*** MATERIAL FOR THIS TASK ***

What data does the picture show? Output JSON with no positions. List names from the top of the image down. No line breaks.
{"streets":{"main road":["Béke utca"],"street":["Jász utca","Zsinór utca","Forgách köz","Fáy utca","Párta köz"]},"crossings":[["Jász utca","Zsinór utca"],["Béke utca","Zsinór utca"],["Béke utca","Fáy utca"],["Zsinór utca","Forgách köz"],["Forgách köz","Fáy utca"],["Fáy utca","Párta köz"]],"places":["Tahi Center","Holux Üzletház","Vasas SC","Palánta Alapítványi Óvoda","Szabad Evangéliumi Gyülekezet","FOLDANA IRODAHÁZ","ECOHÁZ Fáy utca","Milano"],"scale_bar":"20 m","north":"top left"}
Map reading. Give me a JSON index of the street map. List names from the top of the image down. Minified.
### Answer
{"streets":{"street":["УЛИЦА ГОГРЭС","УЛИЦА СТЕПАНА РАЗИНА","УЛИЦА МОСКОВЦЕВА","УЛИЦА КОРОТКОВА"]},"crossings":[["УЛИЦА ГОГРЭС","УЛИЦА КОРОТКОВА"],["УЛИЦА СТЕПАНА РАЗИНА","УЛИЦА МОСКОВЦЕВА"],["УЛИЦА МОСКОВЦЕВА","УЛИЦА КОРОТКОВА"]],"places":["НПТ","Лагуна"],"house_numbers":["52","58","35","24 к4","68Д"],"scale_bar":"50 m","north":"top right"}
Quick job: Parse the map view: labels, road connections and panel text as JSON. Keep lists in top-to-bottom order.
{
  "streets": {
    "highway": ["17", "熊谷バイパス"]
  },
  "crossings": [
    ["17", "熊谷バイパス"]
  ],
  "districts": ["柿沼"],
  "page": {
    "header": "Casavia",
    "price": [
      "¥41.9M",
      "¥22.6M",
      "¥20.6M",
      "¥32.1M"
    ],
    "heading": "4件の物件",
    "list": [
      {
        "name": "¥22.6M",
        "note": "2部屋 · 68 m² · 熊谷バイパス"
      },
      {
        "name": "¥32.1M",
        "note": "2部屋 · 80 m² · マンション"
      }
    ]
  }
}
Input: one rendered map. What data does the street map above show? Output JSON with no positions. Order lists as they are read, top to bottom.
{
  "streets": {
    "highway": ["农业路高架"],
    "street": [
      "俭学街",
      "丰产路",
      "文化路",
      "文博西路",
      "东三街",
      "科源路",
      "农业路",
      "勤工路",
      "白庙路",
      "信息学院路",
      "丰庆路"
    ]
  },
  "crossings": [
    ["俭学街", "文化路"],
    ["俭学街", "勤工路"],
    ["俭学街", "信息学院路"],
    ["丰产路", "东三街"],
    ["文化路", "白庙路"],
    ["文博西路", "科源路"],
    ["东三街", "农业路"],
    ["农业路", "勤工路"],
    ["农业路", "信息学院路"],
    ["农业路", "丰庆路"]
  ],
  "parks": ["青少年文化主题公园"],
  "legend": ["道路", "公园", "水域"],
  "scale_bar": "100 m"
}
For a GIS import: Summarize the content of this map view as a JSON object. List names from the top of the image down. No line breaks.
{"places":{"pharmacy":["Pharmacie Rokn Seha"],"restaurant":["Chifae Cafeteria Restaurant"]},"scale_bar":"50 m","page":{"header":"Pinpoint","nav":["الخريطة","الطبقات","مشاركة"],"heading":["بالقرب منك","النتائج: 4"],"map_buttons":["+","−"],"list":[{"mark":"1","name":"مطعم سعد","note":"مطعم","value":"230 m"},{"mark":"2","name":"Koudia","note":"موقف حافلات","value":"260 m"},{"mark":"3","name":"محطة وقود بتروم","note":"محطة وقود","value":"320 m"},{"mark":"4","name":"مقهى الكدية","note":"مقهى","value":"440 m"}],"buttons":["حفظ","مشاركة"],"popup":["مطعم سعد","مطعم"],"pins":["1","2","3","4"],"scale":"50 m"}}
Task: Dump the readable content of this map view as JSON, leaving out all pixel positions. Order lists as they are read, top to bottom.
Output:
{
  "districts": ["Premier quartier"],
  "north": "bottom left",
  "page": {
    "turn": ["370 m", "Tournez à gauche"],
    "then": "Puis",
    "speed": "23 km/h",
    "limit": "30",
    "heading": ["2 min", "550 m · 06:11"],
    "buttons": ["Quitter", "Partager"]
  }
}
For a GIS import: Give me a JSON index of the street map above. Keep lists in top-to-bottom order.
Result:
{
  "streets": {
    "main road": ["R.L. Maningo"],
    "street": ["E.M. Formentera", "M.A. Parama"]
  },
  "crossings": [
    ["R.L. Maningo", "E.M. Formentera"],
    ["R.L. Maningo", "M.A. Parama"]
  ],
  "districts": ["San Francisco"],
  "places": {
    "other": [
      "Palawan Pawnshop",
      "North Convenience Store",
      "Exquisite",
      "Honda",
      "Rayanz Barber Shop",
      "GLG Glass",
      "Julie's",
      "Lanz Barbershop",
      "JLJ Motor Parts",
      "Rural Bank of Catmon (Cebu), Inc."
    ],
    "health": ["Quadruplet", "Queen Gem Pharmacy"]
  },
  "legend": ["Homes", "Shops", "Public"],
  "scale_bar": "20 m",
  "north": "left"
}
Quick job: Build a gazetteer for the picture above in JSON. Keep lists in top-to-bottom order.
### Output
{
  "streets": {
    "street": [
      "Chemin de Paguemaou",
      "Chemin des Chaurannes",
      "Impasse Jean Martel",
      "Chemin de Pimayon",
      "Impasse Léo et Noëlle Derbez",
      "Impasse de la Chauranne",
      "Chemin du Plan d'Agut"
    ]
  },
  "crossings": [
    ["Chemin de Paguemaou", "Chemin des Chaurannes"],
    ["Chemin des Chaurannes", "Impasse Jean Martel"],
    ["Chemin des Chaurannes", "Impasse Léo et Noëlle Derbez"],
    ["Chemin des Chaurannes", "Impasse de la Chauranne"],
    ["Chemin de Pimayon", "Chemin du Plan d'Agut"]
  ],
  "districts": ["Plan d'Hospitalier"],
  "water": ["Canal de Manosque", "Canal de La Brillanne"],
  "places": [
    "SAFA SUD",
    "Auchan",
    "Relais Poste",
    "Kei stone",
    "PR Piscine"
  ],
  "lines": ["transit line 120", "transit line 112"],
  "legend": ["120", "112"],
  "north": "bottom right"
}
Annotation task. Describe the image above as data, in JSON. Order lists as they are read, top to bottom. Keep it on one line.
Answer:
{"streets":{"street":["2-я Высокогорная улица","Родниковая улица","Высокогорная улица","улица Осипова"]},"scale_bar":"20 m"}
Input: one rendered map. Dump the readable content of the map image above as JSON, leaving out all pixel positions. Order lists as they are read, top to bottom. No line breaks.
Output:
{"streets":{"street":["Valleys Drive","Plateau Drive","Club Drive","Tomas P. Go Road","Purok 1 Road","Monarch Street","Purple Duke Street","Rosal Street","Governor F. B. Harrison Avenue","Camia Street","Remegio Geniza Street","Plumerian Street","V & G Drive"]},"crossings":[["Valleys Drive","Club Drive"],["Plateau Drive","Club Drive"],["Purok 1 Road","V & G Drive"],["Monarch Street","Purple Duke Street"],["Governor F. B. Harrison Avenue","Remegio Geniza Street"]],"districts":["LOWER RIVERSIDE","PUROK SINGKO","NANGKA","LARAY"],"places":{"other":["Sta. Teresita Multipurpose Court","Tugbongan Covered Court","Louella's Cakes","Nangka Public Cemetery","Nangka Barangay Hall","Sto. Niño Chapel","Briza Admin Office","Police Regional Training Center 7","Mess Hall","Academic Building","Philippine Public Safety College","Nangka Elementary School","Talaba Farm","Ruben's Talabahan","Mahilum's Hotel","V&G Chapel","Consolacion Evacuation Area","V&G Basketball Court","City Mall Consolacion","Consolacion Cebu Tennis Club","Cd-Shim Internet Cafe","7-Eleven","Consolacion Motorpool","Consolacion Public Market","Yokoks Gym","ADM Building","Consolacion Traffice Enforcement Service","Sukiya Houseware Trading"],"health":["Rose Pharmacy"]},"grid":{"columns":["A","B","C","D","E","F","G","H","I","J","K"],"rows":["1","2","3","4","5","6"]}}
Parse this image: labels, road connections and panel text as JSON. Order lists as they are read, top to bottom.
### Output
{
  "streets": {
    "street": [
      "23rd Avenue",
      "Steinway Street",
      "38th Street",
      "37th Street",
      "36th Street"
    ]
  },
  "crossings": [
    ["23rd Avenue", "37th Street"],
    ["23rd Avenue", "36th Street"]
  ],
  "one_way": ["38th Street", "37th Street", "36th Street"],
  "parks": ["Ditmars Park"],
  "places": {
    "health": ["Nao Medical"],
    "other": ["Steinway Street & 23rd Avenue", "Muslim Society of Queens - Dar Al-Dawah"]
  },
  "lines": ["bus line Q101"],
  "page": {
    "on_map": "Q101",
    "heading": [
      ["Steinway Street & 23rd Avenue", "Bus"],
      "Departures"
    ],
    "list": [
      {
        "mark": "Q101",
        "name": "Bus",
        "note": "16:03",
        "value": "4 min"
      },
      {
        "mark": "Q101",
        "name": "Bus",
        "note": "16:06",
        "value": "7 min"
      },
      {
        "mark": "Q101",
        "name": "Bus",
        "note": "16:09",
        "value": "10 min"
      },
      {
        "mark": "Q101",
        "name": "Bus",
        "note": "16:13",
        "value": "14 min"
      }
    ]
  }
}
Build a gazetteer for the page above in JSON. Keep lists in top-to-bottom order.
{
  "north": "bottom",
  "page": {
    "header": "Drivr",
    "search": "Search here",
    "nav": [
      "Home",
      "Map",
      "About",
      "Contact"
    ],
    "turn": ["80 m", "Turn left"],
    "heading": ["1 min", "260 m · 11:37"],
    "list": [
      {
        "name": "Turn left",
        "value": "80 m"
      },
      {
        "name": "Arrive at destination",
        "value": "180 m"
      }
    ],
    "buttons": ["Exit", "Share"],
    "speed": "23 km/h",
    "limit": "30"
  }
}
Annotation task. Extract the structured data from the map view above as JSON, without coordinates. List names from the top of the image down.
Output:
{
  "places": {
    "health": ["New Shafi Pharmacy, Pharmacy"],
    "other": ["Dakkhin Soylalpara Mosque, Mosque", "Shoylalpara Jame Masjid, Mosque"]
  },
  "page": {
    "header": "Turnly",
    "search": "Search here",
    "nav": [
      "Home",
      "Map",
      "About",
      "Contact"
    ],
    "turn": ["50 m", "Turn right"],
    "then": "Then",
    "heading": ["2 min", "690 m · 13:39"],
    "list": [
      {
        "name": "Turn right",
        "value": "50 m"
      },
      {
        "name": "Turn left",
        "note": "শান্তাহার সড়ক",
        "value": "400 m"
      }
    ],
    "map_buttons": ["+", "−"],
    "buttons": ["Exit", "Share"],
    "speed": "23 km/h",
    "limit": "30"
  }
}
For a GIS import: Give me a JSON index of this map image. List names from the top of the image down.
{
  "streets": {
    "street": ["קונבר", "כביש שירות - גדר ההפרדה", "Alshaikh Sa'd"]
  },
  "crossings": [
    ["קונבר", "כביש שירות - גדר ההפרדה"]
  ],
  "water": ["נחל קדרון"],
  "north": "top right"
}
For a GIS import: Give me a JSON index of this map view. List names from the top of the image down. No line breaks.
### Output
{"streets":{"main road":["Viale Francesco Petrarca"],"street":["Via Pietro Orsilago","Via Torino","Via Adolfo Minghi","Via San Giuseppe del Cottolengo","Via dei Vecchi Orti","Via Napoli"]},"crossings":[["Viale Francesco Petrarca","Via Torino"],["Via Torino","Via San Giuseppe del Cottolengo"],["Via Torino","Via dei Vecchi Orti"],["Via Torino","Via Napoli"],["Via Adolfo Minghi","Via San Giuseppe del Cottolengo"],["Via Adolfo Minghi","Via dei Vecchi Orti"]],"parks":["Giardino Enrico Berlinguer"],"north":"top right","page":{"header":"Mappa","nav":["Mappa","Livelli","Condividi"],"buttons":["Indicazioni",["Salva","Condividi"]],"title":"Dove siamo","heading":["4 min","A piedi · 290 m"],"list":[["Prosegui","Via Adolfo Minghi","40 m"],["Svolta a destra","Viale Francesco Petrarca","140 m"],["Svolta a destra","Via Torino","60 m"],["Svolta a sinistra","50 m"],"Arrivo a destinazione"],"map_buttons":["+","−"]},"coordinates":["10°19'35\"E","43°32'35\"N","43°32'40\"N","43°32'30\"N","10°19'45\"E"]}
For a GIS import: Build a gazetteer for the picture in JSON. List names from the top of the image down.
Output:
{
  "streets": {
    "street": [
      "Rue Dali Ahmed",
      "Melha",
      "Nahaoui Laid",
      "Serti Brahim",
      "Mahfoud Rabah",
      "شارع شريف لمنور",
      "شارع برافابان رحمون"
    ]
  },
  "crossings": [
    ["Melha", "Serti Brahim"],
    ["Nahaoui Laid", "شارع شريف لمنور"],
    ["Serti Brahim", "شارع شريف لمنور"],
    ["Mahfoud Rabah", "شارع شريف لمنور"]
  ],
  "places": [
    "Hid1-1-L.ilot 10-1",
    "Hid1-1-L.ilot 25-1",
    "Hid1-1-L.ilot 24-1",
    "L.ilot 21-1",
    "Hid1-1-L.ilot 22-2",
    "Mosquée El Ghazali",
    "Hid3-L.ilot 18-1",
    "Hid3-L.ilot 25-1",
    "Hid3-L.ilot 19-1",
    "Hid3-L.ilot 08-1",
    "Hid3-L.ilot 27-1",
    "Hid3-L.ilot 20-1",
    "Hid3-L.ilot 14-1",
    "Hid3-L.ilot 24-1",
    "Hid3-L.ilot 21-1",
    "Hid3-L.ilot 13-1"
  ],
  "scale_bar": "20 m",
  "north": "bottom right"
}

*** End of MATERIAL FOR THIS TASK ***

### ASSIGNMENT
Your answer should be a single number, namely how many lines of the data above hold "pixel".

### WRITTEN ANSWER
2